### Plain-text document sources

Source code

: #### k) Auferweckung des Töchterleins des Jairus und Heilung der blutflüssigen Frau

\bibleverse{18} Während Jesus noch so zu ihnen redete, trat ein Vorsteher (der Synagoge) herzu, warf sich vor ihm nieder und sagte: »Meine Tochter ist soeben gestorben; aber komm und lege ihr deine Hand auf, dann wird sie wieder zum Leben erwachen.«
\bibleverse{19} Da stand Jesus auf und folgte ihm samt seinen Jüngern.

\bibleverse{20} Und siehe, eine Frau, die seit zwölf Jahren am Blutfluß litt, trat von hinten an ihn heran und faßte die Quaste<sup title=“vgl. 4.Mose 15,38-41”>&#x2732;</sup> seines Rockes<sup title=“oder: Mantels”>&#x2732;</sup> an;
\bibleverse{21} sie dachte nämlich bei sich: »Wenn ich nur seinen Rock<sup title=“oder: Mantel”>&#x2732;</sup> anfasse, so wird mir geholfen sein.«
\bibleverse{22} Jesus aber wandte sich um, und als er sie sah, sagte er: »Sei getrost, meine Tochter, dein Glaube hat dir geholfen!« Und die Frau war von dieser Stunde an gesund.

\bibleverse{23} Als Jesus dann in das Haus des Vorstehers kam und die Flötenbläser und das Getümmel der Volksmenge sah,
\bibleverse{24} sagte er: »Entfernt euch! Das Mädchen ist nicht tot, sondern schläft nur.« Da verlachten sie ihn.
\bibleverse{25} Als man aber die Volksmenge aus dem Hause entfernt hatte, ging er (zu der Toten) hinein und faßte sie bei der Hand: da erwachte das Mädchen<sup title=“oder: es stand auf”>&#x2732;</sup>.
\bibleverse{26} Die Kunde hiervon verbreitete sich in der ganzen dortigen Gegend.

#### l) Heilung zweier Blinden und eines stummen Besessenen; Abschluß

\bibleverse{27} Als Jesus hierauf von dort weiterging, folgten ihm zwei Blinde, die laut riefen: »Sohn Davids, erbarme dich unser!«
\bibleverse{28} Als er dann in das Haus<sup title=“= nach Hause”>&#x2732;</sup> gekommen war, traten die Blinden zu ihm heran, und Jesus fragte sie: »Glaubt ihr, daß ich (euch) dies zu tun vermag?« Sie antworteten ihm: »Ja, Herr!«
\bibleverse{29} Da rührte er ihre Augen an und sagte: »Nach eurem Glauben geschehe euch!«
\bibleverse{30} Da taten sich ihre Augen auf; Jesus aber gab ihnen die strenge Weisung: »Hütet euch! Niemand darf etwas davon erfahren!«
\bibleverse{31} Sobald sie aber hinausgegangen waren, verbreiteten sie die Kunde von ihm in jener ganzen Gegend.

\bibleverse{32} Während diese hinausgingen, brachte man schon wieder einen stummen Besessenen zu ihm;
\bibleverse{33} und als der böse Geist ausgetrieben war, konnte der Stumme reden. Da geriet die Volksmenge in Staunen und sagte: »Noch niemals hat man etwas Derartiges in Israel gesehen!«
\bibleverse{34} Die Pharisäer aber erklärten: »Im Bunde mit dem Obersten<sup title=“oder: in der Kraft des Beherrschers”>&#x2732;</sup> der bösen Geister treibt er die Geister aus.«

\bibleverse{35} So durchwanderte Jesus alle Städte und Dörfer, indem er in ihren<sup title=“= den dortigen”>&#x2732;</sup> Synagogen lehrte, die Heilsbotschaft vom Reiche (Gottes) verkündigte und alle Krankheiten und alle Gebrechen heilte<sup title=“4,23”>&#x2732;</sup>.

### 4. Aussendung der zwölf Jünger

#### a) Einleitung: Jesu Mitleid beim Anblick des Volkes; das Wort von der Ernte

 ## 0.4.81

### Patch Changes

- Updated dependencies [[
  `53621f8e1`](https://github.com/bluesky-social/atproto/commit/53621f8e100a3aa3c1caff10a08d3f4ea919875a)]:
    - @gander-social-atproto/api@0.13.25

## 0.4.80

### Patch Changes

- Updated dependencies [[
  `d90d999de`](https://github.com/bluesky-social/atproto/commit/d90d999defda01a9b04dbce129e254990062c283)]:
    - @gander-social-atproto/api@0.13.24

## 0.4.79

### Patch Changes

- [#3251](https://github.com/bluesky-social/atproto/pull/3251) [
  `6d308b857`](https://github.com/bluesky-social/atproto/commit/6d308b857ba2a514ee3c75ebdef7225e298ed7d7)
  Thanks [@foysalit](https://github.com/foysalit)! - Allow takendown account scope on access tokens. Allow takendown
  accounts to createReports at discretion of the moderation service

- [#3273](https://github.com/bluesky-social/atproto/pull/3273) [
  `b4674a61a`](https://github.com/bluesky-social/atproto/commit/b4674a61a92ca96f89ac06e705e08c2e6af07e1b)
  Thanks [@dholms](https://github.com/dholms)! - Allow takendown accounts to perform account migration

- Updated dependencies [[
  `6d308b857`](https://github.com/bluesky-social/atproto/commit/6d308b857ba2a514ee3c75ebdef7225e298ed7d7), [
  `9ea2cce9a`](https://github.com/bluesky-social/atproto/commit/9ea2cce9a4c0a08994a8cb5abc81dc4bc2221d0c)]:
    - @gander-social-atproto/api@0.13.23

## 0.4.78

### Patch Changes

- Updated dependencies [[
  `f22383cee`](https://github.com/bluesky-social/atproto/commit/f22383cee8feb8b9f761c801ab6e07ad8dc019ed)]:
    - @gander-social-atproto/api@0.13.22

### ASSIGNMENT
Count the lines above that contain the string "accounts", treating case as significant, and give only the number.

### ANSWER AREA
2